(Records from a dataset)
--- begin ---
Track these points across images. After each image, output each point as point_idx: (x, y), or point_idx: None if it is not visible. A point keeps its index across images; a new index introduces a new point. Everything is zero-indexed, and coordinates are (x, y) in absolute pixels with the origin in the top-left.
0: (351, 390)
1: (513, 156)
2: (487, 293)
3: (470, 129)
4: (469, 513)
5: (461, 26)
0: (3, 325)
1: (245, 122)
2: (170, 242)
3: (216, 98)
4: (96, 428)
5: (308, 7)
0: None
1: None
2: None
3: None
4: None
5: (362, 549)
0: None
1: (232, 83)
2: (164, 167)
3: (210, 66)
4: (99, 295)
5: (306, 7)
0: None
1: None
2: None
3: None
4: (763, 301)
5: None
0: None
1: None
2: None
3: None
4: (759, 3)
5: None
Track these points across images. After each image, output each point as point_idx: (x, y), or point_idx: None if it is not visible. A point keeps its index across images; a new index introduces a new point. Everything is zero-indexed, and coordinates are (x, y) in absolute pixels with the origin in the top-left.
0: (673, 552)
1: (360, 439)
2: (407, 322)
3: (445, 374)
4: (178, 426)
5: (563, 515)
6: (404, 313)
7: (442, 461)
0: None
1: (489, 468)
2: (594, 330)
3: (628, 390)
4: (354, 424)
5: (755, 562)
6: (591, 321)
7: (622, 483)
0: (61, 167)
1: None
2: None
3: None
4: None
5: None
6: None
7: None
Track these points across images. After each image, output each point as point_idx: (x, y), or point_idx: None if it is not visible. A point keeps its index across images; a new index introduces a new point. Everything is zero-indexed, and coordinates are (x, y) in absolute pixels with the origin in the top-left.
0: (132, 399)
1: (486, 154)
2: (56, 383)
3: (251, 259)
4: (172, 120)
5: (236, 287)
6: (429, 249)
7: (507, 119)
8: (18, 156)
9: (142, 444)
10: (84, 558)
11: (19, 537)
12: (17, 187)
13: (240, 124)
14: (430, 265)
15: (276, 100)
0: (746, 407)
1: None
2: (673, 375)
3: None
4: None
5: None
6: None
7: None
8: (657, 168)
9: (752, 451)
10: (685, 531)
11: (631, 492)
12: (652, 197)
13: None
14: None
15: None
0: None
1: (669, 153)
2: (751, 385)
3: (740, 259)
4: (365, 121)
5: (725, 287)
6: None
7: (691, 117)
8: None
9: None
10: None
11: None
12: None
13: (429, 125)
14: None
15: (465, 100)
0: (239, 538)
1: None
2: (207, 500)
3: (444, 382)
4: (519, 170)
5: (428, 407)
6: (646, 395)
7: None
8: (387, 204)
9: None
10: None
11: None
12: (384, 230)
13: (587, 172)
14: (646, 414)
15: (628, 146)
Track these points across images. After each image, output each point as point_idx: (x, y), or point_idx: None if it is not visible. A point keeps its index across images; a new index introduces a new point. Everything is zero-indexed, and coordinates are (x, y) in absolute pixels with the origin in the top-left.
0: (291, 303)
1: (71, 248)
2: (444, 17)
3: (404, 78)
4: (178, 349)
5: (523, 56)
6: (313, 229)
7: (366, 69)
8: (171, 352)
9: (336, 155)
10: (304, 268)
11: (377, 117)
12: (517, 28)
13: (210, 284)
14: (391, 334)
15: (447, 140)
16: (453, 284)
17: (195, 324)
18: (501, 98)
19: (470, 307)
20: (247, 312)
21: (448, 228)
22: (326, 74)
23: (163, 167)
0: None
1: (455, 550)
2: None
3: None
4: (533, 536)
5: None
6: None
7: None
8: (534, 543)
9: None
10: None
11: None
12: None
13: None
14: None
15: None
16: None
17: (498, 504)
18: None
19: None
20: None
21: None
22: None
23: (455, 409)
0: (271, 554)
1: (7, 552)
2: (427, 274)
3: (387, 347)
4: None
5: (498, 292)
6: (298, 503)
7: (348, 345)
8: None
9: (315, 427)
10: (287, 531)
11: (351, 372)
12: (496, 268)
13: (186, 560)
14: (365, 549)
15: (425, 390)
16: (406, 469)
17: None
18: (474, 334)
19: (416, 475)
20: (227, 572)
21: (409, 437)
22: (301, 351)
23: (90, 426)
--- end ---
-- EXERCISE AIM --
Write out all of the data above again, swapping every "top-left" for "upper-left" and leaving everything else the same.

-- RESULT BELOW --
Track these points across images. After each image, output each point as point_idx: (x, y), or point_idx: None if it is not visible. A point keeps its index across images; a new index introduces a new point. Everything is zero-indexed, and coordinates are (x, y) in absolute pixels with the origin in the upper-left.
0: (351, 390)
1: (513, 156)
2: (487, 293)
3: (470, 129)
4: (469, 513)
5: (461, 26)
0: (3, 325)
1: (245, 122)
2: (170, 242)
3: (216, 98)
4: (96, 428)
5: (308, 7)
0: None
1: None
2: None
3: None
4: None
5: (362, 549)
0: None
1: (232, 83)
2: (164, 167)
3: (210, 66)
4: (99, 295)
5: (306, 7)
0: None
1: None
2: None
3: None
4: (763, 301)
5: None
0: None
1: None
2: None
3: None
4: (759, 3)
5: None
Track these points across images. After each image, output each point as point_idx: (x, y), or point_idx: None if it is not visible. A point keeps its index across images; a new index introduces a new point. Everything is zero-indexed, and coordinates are (x, y) in absolute pixels with the origin in the upper-left.
0: (673, 552)
1: (360, 439)
2: (407, 322)
3: (445, 374)
4: (178, 426)
5: (563, 515)
6: (404, 313)
7: (442, 461)
0: None
1: (489, 468)
2: (594, 330)
3: (628, 390)
4: (354, 424)
5: (755, 562)
6: (591, 321)
7: (622, 483)
0: (61, 167)
1: None
2: None
3: None
4: None
5: None
6: None
7: None
Track these points across images. After each image, output each point as point_idx: (x, y), or point_idx: None if it is not visible. A point keeps its index across images; a new index introduces a new point. Everything is zero-indexed, and coordinates are (x, y) in absolute pixels with the origin in the upper-left.
0: (132, 399)
1: (486, 154)
2: (56, 383)
3: (251, 259)
4: (172, 120)
5: (236, 287)
6: (429, 249)
7: (507, 119)
8: (18, 156)
9: (142, 444)
10: (84, 558)
11: (19, 537)
12: (17, 187)
13: (240, 124)
14: (430, 265)
15: (276, 100)
0: (746, 407)
1: None
2: (673, 375)
3: None
4: None
5: None
6: None
7: None
8: (657, 168)
9: (752, 451)
10: (685, 531)
11: (631, 492)
12: (652, 197)
13: None
14: None
15: None
0: None
1: (669, 153)
2: (751, 385)
3: (740, 259)
4: (365, 121)
5: (725, 287)
6: None
7: (691, 117)
8: None
9: None
10: None
11: None
12: None
13: (429, 125)
14: None
15: (465, 100)
0: (239, 538)
1: None
2: (207, 500)
3: (444, 382)
4: (519, 170)
5: (428, 407)
6: (646, 395)
7: None
8: (387, 204)
9: None
10: None
11: None
12: (384, 230)
13: (587, 172)
14: (646, 414)
15: (628, 146)
Track these points across images. After each image, output each point as point_idx: (x, y), or point_idx: None if it is not visible. A point keeps its index across images; a new index introduces a new point. Everything is zero-indexed, and coordinates are (x, y) in absolute pixels with the origin in the upper-left.
0: (291, 303)
1: (71, 248)
2: (444, 17)
3: (404, 78)
4: (178, 349)
5: (523, 56)
6: (313, 229)
7: (366, 69)
8: (171, 352)
9: (336, 155)
10: (304, 268)
11: (377, 117)
12: (517, 28)
13: (210, 284)
14: (391, 334)
15: (447, 140)
16: (453, 284)
17: (195, 324)
18: (501, 98)
19: (470, 307)
20: (247, 312)
21: (448, 228)
22: (326, 74)
23: (163, 167)
0: None
1: (455, 550)
2: None
3: None
4: (533, 536)
5: None
6: None
7: None
8: (534, 543)
9: None
10: None
11: None
12: None
13: None
14: None
15: None
16: None
17: (498, 504)
18: None
19: None
20: None
21: None
22: None
23: (455, 409)
0: (271, 554)
1: (7, 552)
2: (427, 274)
3: (387, 347)
4: None
5: (498, 292)
6: (298, 503)
7: (348, 345)
8: None
9: (315, 427)
10: (287, 531)
11: (351, 372)
12: (496, 268)
13: (186, 560)
14: (365, 549)
15: (425, 390)
16: (406, 469)
17: None
18: (474, 334)
19: (416, 475)
20: (227, 572)
21: (409, 437)
22: (301, 351)
23: (90, 426)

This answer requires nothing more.